◆ **Task statement**: Swap "bounding box" for "bounding rectangle" everywhere it occurs in the data below, and give the data again with nothing else changed.

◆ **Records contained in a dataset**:
— START —

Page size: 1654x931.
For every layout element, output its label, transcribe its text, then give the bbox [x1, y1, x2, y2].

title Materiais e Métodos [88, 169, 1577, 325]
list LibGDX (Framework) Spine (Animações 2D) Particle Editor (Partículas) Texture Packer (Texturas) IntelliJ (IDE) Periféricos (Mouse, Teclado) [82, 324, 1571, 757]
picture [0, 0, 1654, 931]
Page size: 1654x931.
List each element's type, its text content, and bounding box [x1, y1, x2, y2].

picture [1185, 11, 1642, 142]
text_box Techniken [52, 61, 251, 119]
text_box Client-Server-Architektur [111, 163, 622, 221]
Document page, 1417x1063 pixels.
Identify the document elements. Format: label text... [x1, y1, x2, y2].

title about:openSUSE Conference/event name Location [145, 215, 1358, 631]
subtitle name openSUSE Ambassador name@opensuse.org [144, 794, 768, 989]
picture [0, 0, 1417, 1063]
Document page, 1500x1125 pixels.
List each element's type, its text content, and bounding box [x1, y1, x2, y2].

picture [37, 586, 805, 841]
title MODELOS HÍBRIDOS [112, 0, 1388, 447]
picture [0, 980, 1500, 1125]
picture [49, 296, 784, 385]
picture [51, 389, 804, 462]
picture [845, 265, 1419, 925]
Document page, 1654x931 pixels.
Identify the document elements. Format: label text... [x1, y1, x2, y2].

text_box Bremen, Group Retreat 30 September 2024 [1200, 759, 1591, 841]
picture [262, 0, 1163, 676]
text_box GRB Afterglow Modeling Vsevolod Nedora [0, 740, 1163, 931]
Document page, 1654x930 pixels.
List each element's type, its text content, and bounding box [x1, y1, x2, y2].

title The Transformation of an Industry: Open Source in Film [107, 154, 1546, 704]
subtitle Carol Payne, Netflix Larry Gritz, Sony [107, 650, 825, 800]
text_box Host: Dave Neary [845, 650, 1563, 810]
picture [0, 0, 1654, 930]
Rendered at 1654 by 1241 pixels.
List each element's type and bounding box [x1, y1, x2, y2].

— END —

◆ **Solved exercise**:
Page size: 1654x931.
For every layout element, output its label, transcribe its text, then give the bbox [x1, y1, x2, y2].

title Materiais e Métodos [88, 169, 1577, 325]
list LibGDX (Framework) Spine (Animações 2D) Particle Editor (Partículas) Texture Packer (Texturas) IntelliJ (IDE) Periféricos (Mouse, Teclado) [82, 324, 1571, 757]
picture [0, 0, 1654, 931]
Page size: 1654x931.
List each element's type, its text content, and bounding rectangle [x1, y1, x2, y2].

picture [1185, 11, 1642, 142]
text_box Techniken [52, 61, 251, 119]
text_box Client-Server-Architektur [111, 163, 622, 221]
Document page, 1417x1063 pixels.
Identify the document elements. Format: label text... [x1, y1, x2, y2].

title about:openSUSE Conference/event name Location [145, 215, 1358, 631]
subtitle name openSUSE Ambassador name@opensuse.org [144, 794, 768, 989]
picture [0, 0, 1417, 1063]
Document page, 1500x1125 pixels.
List each element's type, its text content, and bounding rectangle [x1, y1, x2, y2].

picture [37, 586, 805, 841]
title MODELOS HÍBRIDOS [112, 0, 1388, 447]
picture [0, 980, 1500, 1125]
picture [49, 296, 784, 385]
picture [51, 389, 804, 462]
picture [845, 265, 1419, 925]
Document page, 1654x931 pixels.
Identify the document elements. Format: label text... [x1, y1, x2, y2].

text_box Bremen, Group Retreat 30 September 2024 [1200, 759, 1591, 841]
picture [262, 0, 1163, 676]
text_box GRB Afterglow Modeling Vsevolod Nedora [0, 740, 1163, 931]
Document page, 1654x930 pixels.
List each element's type, its text content, and bounding rectangle [x1, y1, x2, y2].

title The Transformation of an Industry: Open Source in Film [107, 154, 1546, 704]
subtitle Carol Payne, Netflix Larry Gritz, Sony [107, 650, 825, 800]
text_box Host: Dave Neary [845, 650, 1563, 810]
picture [0, 0, 1654, 930]
Rendered at 1654 by 1241 pixels.
List each element's type and bounding rectangle [x1, y1, x2, y2].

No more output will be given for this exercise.